» **Task description**
Each record below is to be output with no change at all.

%%

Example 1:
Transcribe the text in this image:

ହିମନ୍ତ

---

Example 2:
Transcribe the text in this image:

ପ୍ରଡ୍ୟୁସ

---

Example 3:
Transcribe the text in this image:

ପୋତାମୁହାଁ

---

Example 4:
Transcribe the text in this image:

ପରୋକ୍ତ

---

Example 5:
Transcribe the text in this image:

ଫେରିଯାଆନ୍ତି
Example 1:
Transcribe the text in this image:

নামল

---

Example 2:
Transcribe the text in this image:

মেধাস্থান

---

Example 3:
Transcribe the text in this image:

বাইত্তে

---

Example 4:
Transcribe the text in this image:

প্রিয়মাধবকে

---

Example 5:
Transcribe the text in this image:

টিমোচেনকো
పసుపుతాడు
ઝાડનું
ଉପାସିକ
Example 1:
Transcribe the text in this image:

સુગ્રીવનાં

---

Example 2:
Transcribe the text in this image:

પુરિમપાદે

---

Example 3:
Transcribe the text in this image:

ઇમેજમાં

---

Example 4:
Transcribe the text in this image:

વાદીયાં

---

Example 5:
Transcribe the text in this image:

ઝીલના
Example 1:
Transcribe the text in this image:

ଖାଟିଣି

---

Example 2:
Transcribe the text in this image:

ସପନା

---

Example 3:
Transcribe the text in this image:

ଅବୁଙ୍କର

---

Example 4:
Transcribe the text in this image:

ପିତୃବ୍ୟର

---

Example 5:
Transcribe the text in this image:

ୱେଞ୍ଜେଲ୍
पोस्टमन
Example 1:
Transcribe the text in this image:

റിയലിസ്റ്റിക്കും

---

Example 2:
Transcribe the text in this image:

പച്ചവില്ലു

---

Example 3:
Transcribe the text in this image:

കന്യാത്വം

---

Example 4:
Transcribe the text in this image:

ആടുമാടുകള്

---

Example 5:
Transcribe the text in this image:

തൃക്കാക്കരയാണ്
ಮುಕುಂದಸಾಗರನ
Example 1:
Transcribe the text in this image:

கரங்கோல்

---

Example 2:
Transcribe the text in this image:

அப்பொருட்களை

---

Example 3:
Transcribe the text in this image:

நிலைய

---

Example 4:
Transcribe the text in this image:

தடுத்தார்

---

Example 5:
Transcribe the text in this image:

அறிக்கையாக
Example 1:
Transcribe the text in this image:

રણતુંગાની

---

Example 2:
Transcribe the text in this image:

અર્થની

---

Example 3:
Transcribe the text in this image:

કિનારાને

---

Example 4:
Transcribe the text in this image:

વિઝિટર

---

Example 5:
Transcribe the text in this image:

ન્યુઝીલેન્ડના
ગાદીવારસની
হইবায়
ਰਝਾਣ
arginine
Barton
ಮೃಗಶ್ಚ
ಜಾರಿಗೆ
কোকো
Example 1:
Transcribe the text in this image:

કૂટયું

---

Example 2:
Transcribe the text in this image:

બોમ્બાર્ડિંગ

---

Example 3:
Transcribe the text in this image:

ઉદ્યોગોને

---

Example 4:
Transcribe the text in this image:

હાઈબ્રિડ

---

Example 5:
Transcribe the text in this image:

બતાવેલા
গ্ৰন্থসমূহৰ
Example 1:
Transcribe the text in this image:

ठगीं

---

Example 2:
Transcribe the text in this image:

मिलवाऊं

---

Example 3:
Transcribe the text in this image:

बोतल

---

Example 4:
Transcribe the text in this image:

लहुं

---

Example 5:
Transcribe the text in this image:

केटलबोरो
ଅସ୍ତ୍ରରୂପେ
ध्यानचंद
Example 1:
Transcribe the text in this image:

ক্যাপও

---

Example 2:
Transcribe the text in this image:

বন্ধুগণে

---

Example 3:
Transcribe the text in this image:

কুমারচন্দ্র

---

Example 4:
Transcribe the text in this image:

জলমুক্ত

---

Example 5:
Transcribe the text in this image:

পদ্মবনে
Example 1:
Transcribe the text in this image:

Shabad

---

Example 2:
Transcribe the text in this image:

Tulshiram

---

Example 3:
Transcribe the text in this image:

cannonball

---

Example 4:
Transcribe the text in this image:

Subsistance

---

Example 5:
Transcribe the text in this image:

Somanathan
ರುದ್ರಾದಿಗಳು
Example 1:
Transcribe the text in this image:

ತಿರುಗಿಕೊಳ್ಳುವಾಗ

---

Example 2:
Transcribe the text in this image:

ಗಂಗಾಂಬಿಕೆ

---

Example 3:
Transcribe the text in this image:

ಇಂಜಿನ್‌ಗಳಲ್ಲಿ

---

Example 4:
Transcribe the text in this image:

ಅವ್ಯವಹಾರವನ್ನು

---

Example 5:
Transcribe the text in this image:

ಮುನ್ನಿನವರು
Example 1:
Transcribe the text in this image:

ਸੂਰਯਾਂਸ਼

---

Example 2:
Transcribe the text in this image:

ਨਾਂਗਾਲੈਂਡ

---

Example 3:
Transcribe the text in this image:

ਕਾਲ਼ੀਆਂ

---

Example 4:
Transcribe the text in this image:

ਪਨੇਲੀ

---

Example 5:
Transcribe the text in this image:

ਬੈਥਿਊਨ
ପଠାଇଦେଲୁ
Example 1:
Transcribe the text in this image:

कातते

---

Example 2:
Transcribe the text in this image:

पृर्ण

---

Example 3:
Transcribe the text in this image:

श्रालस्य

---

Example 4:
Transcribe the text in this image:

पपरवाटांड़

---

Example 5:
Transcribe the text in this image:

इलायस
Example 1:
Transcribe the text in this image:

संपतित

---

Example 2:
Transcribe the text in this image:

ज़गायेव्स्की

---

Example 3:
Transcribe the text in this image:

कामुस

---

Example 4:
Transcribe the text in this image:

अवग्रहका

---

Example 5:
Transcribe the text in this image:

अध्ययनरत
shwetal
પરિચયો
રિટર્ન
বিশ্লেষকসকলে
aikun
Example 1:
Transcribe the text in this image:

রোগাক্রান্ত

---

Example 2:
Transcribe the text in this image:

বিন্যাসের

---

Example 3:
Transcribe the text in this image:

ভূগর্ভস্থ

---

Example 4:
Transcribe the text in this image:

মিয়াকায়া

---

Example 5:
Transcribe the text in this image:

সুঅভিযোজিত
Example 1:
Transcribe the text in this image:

%%

» **Solution for this task**
Example 1:
Transcribe the text in this image:

ହିମନ୍ତ

---

Example 2:
Transcribe the text in this image:

ପ୍ରଡ୍ୟୁସ

---

Example 3:
Transcribe the text in this image:

ପୋତାମୁହାଁ

---

Example 4:
Transcribe the text in this image:

ପରୋକ୍ତ

---

Example 5:
Transcribe the text in this image:

ଫେରିଯାଆନ୍ତି
Example 1:
Transcribe the text in this image:

নামল

---

Example 2:
Transcribe the text in this image:

মেধাস্থান

---

Example 3:
Transcribe the text in this image:

বাইত্তে

---

Example 4:
Transcribe the text in this image:

প্রিয়মাধবকে

---

Example 5:
Transcribe the text in this image:

টিমোচেনকো
పసుపుతాడు
ઝાડનું
ଉପାସିକ
Example 1:
Transcribe the text in this image:

સુગ્રીવનાં

---

Example 2:
Transcribe the text in this image:

પુરિમપાદે

---

Example 3:
Transcribe the text in this image:

ઇમેજમાં

---

Example 4:
Transcribe the text in this image:

વાદીયાં

---

Example 5:
Transcribe the text in this image:

ઝીલના
Example 1:
Transcribe the text in this image:

ଖାଟିଣି

---

Example 2:
Transcribe the text in this image:

ସପନା

---

Example 3:
Transcribe the text in this image:

ଅବୁଙ୍କର

---

Example 4:
Transcribe the text in this image:

ପିତୃବ୍ୟର

---

Example 5:
Transcribe the text in this image:

ୱେଞ୍ଜେଲ୍
पोस्टमन
Example 1:
Transcribe the text in this image:

റിയലിസ്റ്റിക്കും

---

Example 2:
Transcribe the text in this image:

പച്ചവില്ലു

---

Example 3:
Transcribe the text in this image:

കന്യാത്വം

---

Example 4:
Transcribe the text in this image:

ആടുമാടുകള്

---

Example 5:
Transcribe the text in this image:

തൃക്കാക്കരയാണ്
ಮುಕುಂದಸಾಗರನ
Example 1:
Transcribe the text in this image:

கரங்கோல்

---

Example 2:
Transcribe the text in this image:

அப்பொருட்களை

---

Example 3:
Transcribe the text in this image:

நிலைய

---

Example 4:
Transcribe the text in this image:

தடுத்தார்

---

Example 5:
Transcribe the text in this image:

அறிக்கையாக
Example 1:
Transcribe the text in this image:

રણતુંગાની

---

Example 2:
Transcribe the text in this image:

અર્થની

---

Example 3:
Transcribe the text in this image:

કિનારાને

---

Example 4:
Transcribe the text in this image:

વિઝિટર

---

Example 5:
Transcribe the text in this image:

ન્યુઝીલેન્ડના
ગાદીવારસની
হইবায়
ਰਝਾਣ
arginine
Barton
ಮೃಗಶ್ಚ
ಜಾರಿಗೆ
কোকো
Example 1:
Transcribe the text in this image:

કૂટયું

---

Example 2:
Transcribe the text in this image:

બોમ્બાર્ડિંગ

---

Example 3:
Transcribe the text in this image:

ઉદ્યોગોને

---

Example 4:
Transcribe the text in this image:

હાઈબ્રિડ

---

Example 5:
Transcribe the text in this image:

બતાવેલા
গ্ৰন্থসমূহৰ
Example 1:
Transcribe the text in this image:

ठगीं

---

Example 2:
Transcribe the text in this image:

मिलवाऊं

---

Example 3:
Transcribe the text in this image:

बोतल

---

Example 4:
Transcribe the text in this image:

लहुं

---

Example 5:
Transcribe the text in this image:

केटलबोरो
ଅସ୍ତ୍ରରୂପେ
ध्यानचंद
Example 1:
Transcribe the text in this image:

ক্যাপও

---

Example 2:
Transcribe the text in this image:

বন্ধুগণে

---

Example 3:
Transcribe the text in this image:

কুমারচন্দ্র

---

Example 4:
Transcribe the text in this image:

জলমুক্ত

---

Example 5:
Transcribe the text in this image:

পদ্মবনে
Example 1:
Transcribe the text in this image:

Shabad

---

Example 2:
Transcribe the text in this image:

Tulshiram

---

Example 3:
Transcribe the text in this image:

cannonball

---

Example 4:
Transcribe the text in this image:

Subsistance

---

Example 5:
Transcribe the text in this image:

Somanathan
ರುದ್ರಾದಿಗಳು
Example 1:
Transcribe the text in this image:

ತಿರುಗಿಕೊಳ್ಳುವಾಗ

---

Example 2:
Transcribe the text in this image:

ಗಂಗಾಂಬಿಕೆ

---

Example 3:
Transcribe the text in this image:

ಇಂಜಿನ್‌ಗಳಲ್ಲಿ

---

Example 4:
Transcribe the text in this image:

ಅವ್ಯವಹಾರವನ್ನು

---

Example 5:
Transcribe the text in this image:

ಮುನ್ನಿನವರು
Example 1:
Transcribe the text in this image:

ਸੂਰਯਾਂਸ਼

---

Example 2:
Transcribe the text in this image:

ਨਾਂਗਾਲੈਂਡ

---

Example 3:
Transcribe the text in this image:

ਕਾਲ਼ੀਆਂ

---

Example 4:
Transcribe the text in this image:

ਪਨੇਲੀ

---

Example 5:
Transcribe the text in this image:

ਬੈਥਿਊਨ
ପଠାଇଦେଲୁ
Example 1:
Transcribe the text in this image:

कातते

---

Example 2:
Transcribe the text in this image:

पृर्ण

---

Example 3:
Transcribe the text in this image:

श्रालस्य

---

Example 4:
Transcribe the text in this image:

पपरवाटांड़

---

Example 5:
Transcribe the text in this image:

इलायस
Example 1:
Transcribe the text in this image:

संपतित

---

Example 2:
Transcribe the text in this image:

ज़गायेव्स्की

---

Example 3:
Transcribe the text in this image:

कामुस

---

Example 4:
Transcribe the text in this image:

अवग्रहका

---

Example 5:
Transcribe the text in this image:

अध्ययनरत
shwetal
પરિચયો
રિટર્ન
বিশ্লেষকসকলে
aikun
Example 1:
Transcribe the text in this image:

রোগাক্রান্ত

---

Example 2:
Transcribe the text in this image:

বিন্যাসের

---

Example 3:
Transcribe the text in this image:

ভূগর্ভস্থ

---

Example 4:
Transcribe the text in this image:

মিয়াকায়া

---

Example 5:
Transcribe the text in this image:

সুঅভিযোজিত
Example 1:
Transcribe the text in this image:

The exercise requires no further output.